- Died: 23 April 944
- Noble family: Billung
- Issue: Wichmann II Bruno, Bishop of Verden Egbert the One-Eyed Hathui, Abbess of Gernrode

= Wichmann the Elder =

Brother of Amelung

Wichmann I the Elder (also spelled Wigmann or Wichman) (died 23 April 944) was a member of the Saxon House of Billung. He was a brother of Amelung, Bishop of Verden, and Herman, Duke of Saxony.

== Biography ==
In 938, Wichmann rebelled because his younger brother Herman had been given military command of the northern reaches of the Duchy of Saxony. He believed that he had a better claim to the office by virtue of his seniority and his Königsnähe (closeness to the king), because he was related by marriage to the queen dowager Matilda. He was joined by Eberhard of Franconia, and Thankmar, the half-brother of King Otto I. The revolt was soon suppressed.

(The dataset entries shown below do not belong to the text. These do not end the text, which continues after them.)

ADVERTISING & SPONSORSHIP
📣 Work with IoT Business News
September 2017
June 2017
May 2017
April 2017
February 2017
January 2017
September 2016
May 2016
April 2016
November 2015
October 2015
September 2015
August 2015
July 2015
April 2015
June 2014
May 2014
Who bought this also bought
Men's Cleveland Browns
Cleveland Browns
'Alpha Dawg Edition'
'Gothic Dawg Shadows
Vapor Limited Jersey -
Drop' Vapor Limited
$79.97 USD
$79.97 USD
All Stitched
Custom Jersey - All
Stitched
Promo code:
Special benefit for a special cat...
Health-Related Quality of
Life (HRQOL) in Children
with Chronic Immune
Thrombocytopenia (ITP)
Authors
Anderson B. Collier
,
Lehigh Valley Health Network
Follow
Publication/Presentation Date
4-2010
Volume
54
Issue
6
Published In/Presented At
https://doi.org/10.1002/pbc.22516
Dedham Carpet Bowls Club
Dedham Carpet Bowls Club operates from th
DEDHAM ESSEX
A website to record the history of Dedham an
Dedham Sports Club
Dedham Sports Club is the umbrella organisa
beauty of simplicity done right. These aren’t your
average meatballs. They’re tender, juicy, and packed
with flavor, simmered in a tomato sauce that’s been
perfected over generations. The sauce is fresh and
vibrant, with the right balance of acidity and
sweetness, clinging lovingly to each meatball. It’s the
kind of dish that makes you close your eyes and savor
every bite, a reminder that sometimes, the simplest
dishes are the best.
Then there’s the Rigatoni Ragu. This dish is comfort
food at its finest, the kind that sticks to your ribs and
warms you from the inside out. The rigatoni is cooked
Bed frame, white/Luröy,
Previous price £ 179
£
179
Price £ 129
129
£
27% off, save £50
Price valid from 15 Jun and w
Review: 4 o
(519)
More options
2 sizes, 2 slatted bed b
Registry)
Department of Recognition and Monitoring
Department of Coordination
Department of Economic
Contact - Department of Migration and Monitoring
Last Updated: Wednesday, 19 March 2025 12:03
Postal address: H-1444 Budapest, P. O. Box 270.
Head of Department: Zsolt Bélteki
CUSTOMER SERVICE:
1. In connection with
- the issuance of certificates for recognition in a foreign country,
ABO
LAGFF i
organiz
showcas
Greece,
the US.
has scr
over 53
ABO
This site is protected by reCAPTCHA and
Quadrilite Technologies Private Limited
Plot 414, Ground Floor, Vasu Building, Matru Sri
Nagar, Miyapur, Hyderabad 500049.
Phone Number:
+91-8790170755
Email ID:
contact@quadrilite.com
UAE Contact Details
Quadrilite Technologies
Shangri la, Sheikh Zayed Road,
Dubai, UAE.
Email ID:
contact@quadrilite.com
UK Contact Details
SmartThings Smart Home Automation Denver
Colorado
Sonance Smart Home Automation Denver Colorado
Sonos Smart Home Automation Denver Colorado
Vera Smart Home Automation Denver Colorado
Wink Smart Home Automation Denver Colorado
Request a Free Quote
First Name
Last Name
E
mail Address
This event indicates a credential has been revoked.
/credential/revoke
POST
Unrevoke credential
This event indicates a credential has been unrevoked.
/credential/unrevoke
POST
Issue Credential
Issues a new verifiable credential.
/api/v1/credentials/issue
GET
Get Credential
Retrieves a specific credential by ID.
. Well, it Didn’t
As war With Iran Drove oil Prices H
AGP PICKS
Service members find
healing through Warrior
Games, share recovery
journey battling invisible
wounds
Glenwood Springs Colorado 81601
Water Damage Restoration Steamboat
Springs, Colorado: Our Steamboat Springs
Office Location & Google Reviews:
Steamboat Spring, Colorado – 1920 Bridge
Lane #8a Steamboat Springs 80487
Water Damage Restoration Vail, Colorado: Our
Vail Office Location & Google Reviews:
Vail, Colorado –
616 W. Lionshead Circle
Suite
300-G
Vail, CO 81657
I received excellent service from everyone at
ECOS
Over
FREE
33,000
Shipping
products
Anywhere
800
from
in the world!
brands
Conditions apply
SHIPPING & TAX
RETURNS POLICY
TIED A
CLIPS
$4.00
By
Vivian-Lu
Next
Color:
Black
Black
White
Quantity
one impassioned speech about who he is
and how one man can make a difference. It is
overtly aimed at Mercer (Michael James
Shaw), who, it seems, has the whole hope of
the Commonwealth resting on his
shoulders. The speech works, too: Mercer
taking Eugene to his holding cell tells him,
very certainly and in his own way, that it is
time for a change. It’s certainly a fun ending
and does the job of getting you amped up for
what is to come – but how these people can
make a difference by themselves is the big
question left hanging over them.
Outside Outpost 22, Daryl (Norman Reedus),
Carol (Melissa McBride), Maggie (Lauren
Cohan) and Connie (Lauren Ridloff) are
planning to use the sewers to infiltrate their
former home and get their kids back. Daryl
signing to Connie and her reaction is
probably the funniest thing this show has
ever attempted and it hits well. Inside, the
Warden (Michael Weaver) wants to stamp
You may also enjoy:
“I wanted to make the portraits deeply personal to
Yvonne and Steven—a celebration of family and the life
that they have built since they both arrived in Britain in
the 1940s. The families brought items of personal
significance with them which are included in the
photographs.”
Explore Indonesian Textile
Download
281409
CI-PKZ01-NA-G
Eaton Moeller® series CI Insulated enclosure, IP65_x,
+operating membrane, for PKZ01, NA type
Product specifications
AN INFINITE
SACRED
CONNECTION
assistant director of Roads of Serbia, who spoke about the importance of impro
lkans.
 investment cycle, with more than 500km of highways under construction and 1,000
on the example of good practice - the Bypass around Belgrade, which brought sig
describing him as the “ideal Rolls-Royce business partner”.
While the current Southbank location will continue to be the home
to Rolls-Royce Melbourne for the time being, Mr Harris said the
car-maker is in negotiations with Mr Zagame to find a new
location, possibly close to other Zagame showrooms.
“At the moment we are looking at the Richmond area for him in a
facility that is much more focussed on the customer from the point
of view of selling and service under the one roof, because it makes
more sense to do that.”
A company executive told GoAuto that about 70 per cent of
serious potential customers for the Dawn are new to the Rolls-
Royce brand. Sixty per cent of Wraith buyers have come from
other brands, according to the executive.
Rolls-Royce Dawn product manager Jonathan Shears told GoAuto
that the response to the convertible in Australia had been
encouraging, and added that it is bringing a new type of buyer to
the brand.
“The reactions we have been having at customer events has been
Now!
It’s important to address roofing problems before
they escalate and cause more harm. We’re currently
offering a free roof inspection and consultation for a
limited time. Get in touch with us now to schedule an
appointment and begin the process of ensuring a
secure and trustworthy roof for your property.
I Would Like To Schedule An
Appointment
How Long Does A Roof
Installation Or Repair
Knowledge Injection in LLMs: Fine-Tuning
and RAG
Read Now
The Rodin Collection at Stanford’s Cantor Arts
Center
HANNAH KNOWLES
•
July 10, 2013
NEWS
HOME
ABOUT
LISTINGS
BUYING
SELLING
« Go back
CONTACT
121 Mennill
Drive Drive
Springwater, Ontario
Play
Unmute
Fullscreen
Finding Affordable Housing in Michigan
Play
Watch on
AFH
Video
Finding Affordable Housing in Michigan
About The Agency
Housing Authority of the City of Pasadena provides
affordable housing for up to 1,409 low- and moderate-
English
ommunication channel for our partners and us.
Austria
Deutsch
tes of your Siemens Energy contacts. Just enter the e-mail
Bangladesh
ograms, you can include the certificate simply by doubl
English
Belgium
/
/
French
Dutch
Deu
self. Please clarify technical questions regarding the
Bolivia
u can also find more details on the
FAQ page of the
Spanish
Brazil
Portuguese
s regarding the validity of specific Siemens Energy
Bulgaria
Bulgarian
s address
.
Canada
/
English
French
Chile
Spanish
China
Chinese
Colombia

Thankmar died the same year he and Eberhard came to terms. Wichmann allied with some Slavs and made war against his former compatriots. He reconciled to Otto in 941.

== Personal life ==
Wichmann married Frederuna (or Fridaruna), niece of Queen Matilda. She became a nun after her husband's death and died on 18 January 971. She left him at least three sons and a daughter:
- Wichmann II
- Bruno, Bishop of Verden
- Egbert the One-Eyed
- Hathui, married Siegfried, son of Gero the Great, possibly mother of Gero, Count of Alsleben.
Wichmann and Frederuna may have been the parents of Dietrich, Margrave of the Nordmark.

==Sources==
- Reuter, Timothy (2014). "Germany in the Early Middle Ages c. 800-1056"
- Thompson, James Westfall. Feudal Germany, Volume II. New York: Frederick Ungar Publishing Co., 1928.